Ani DiFranco's first album in three years finds the self-proclaimed Righteous Babe in feisty, thoughtful form, her political ardour undimmed despite a discernibly increased interest in the effects of ageing, particularly the way it deepens and matures the once callow emotions of love and devotion.
Unlike some songwriters who hide behind over-elaborate metaphor and allusion, DiFranco is sometimes alarmingly straight-spoken, with a journalist's desire to convey the facts (and opinions) as clearly as possible: "Every time I open my mouth, I take off my clothes, and run frostbitten from being exposed," as she explains in the opening "Life Boat". So it's no surprise to find her covering that most direct and confrontational of protest anthems, "Which Side Are You On?", where the presence of 92-year-old Pete Seeger's banjo alongside the brass of youthful New Orleans marching-band musicians makes an explicit point about the perennial persistence of certain political issues. As if to emphasise this point, Di Franco updates the lyric with extra verses of her own, using references to things like "the curse of Reaganomics" to re-direct the titular query at a new president.
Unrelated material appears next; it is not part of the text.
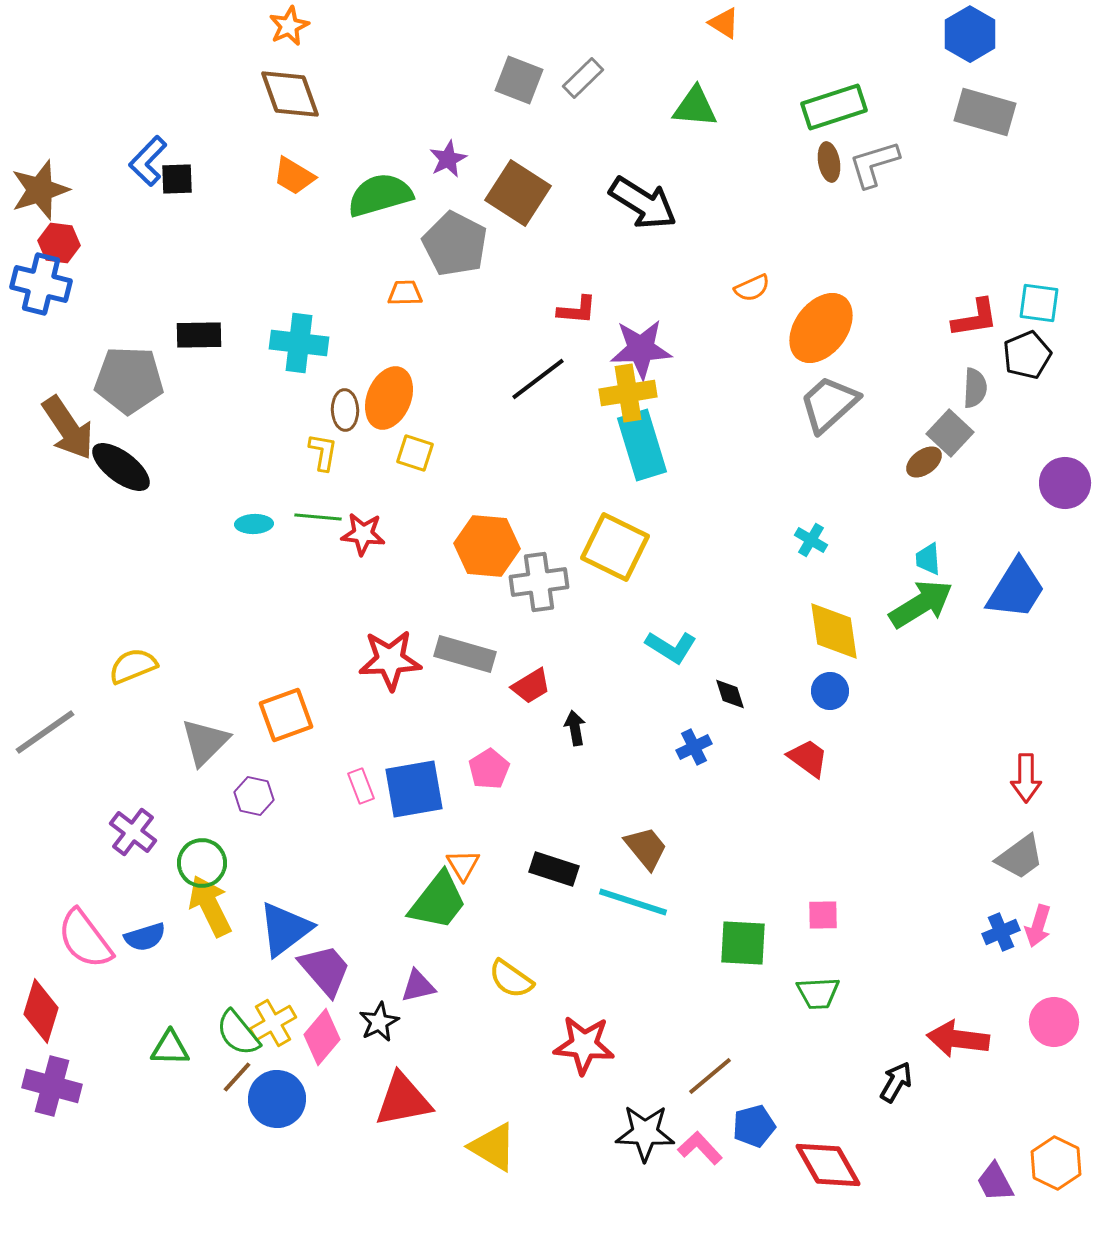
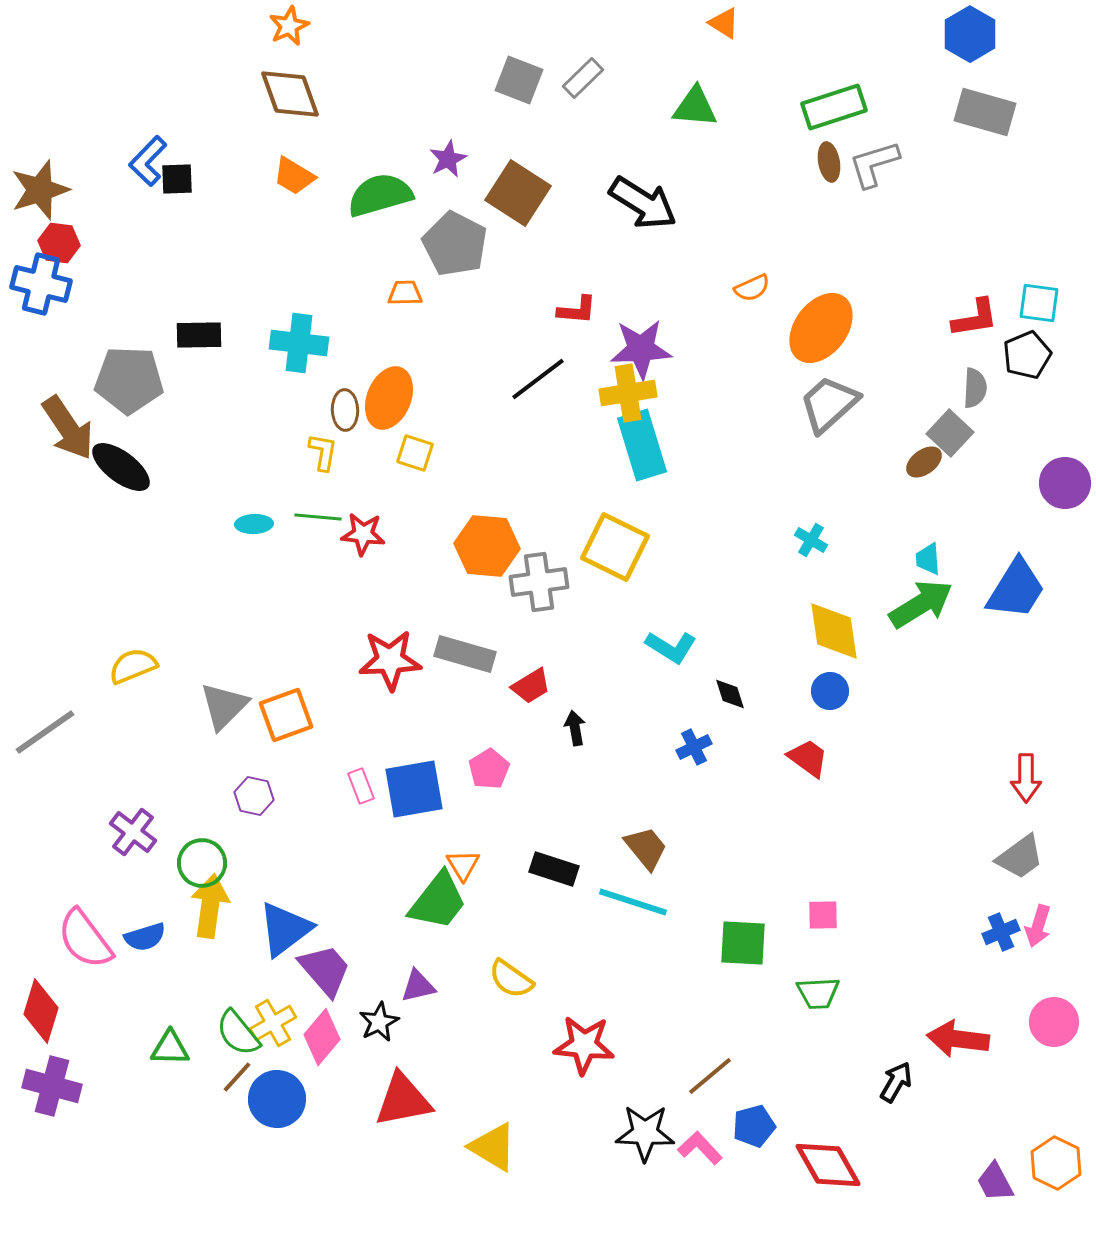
gray triangle at (205, 742): moved 19 px right, 36 px up
yellow arrow at (210, 906): rotated 34 degrees clockwise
Her disappointment that Obama hasn't yet turned out to be FDR Mk 2 is also apparent in "J", a reflection on hope and stagnation in her Louisiana homeland, initially prompted by her observation of the disparity between her personal experience of drugs with that endlessly relayed on TV, in news and drama shows alike. The track's spooky swirl of keyboards and guitars is echoed later in "Amendment", where she revives the dormant issue of the Equal Rights Amendment, further demanding that abortion be enshrined as a right. While recognising pro-lifers' right to raise their children as they see fit, she adds, "Don't treat all women as if they are your children".
Sexuality is more directly addressed in "Promiscuity", which she characterises as a kind of "research and development" process. "How you gonna know what you need and you like, till you been around the block a few times on your bike?" she asks, an attitude that leads to the increased regard for age and experience evident in songs such as "Unworry", "Mariachi" and "Albacore".
Set to gentle, springy guitar chording over loping double bass, the latter song expresses her surprise at finding love later in life, her delight adroitly summarised in the acknowledgement that, "When I am next to you, I am more me." As an expression of devotion, it's challenged here only by "Hearse", which deals dextrously with the difficult balancing act of juggling the prospects of both love and death. "I don't wanna strive for nothing any more," she admits. "I will follow you into the next world like a dog running after a hearse." It's such a strange image, at once tragic and comic, sad yet uplifting, that one's heart can't help but swell with emotion, which, for all her righteousness, is something one never expected from a polemicist as direct and unvarnished as Ani DiFranco.